● **Task to complete**
Transcribe the records below word for word, leaving every picture out.

(Saved entries)

********************

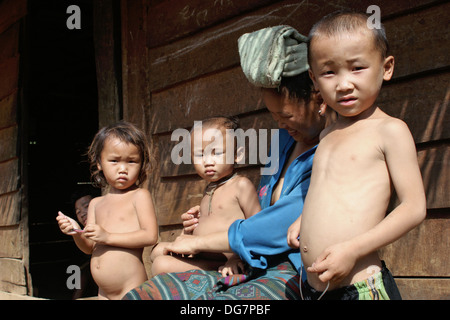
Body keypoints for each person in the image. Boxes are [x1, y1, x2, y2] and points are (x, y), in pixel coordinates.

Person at [123, 25, 330, 300]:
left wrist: (200, 242)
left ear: (318, 98)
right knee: (141, 296)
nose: (279, 124)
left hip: (295, 270)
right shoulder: (282, 142)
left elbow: (274, 225)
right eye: (274, 115)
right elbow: (255, 211)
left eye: (286, 116)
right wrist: (197, 229)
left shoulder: (331, 151)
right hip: (257, 264)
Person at [291, 10, 426, 300]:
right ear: (314, 79)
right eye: (329, 72)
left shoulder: (389, 130)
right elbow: (329, 192)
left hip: (361, 290)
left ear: (386, 68)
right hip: (313, 290)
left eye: (357, 68)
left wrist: (351, 250)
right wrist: (303, 220)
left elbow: (414, 207)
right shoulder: (327, 134)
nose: (343, 84)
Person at [56, 120, 159, 299]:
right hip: (103, 292)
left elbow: (150, 236)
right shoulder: (96, 203)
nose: (122, 169)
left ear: (141, 164)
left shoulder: (139, 196)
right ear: (99, 163)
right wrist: (75, 232)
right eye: (114, 161)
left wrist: (108, 237)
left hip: (131, 286)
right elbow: (89, 247)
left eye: (132, 161)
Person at [150, 116, 261, 276]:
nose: (208, 161)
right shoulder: (209, 189)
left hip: (226, 261)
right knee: (157, 251)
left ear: (237, 154)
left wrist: (237, 258)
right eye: (200, 155)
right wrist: (188, 232)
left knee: (161, 264)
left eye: (216, 153)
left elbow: (256, 226)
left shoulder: (240, 185)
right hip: (202, 255)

********************

● **Answer section**
Body keypoints for each person in the image. Boxes are [x1, y1, x2, y2] and points are (x, y), in pixel coordinates.

Person at [123, 25, 330, 300]:
left wrist: (200, 242)
left ear: (318, 98)
right knee: (141, 296)
nose: (279, 124)
left hip: (295, 270)
right shoulder: (282, 142)
left elbow: (274, 225)
right eye: (274, 115)
right elbow: (255, 211)
left eye: (286, 116)
right wrist: (197, 229)
left shoulder: (331, 151)
right hip: (257, 264)
Person at [291, 10, 426, 300]:
right ear: (314, 79)
right eye: (329, 72)
left shoulder: (389, 130)
right elbow: (329, 192)
left hip: (361, 290)
left ear: (386, 68)
right hip: (313, 290)
left eye: (357, 68)
left wrist: (351, 250)
right wrist: (303, 220)
left elbow: (414, 207)
right shoulder: (327, 134)
nose: (343, 84)
Person at [56, 120, 159, 299]:
right hip: (103, 292)
left elbow: (150, 236)
right shoulder: (96, 203)
nose: (122, 169)
left ear: (141, 164)
left shoulder: (139, 196)
right ear: (99, 163)
right wrist: (75, 232)
right eye: (114, 161)
left wrist: (108, 237)
left hip: (131, 286)
right elbow: (89, 247)
left eye: (132, 161)
Person at [150, 116, 261, 276]:
nose: (208, 161)
right shoulder: (209, 189)
left hip: (226, 261)
right knee: (157, 251)
left ear: (237, 154)
left wrist: (237, 258)
right eye: (200, 155)
right wrist: (188, 232)
left knee: (161, 264)
left eye: (216, 153)
left elbow: (256, 226)
left shoulder: (240, 185)
right hip: (202, 255)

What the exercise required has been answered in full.